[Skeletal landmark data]
● ● ● ● ●

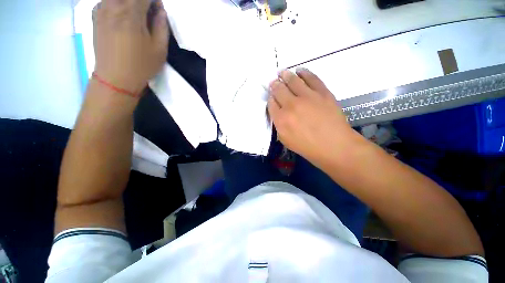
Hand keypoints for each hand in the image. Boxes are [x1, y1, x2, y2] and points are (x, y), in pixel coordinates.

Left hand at [93, 0, 168, 94]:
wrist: (115, 78)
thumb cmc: (141, 65)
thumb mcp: (160, 49)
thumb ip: (162, 26)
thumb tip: (160, 10)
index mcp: (131, 14)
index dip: (154, 1)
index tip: (158, 10)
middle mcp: (113, 6)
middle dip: (141, 2)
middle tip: (147, 14)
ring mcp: (101, 10)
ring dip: (128, 4)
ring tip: (135, 17)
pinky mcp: (95, 16)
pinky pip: (107, 1)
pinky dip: (117, 5)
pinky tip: (121, 17)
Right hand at [268, 69, 359, 163]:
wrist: (334, 145)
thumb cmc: (307, 147)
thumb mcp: (286, 140)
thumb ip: (278, 126)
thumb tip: (277, 113)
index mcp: (281, 119)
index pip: (271, 103)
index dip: (270, 98)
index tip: (272, 96)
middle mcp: (291, 105)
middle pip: (279, 89)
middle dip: (274, 84)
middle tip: (273, 81)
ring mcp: (307, 97)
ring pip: (292, 80)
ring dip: (285, 74)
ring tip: (282, 72)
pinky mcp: (322, 92)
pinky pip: (311, 77)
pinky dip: (304, 72)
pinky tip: (299, 70)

● ● ● ● ●

§ **Task goal**:
Extract from the records above the lines from the one containing "thumb mcp: (286, 140)" to the one containing "pinky pip: (311, 77)", both lines included, exactly as they appear and with nothing else.

§ **Task answer**:
thumb mcp: (286, 140)
thumb ip: (278, 126)
thumb tip: (277, 113)
index mcp: (281, 119)
index pip: (271, 103)
index dip: (270, 98)
index tip: (272, 96)
middle mcp: (291, 105)
middle pip: (279, 89)
middle dip: (274, 84)
middle tip: (273, 81)
ring mcp: (307, 97)
ring pip: (292, 80)
ring dip: (285, 74)
ring tip: (282, 72)
pinky mcp: (322, 92)
pinky pip: (311, 77)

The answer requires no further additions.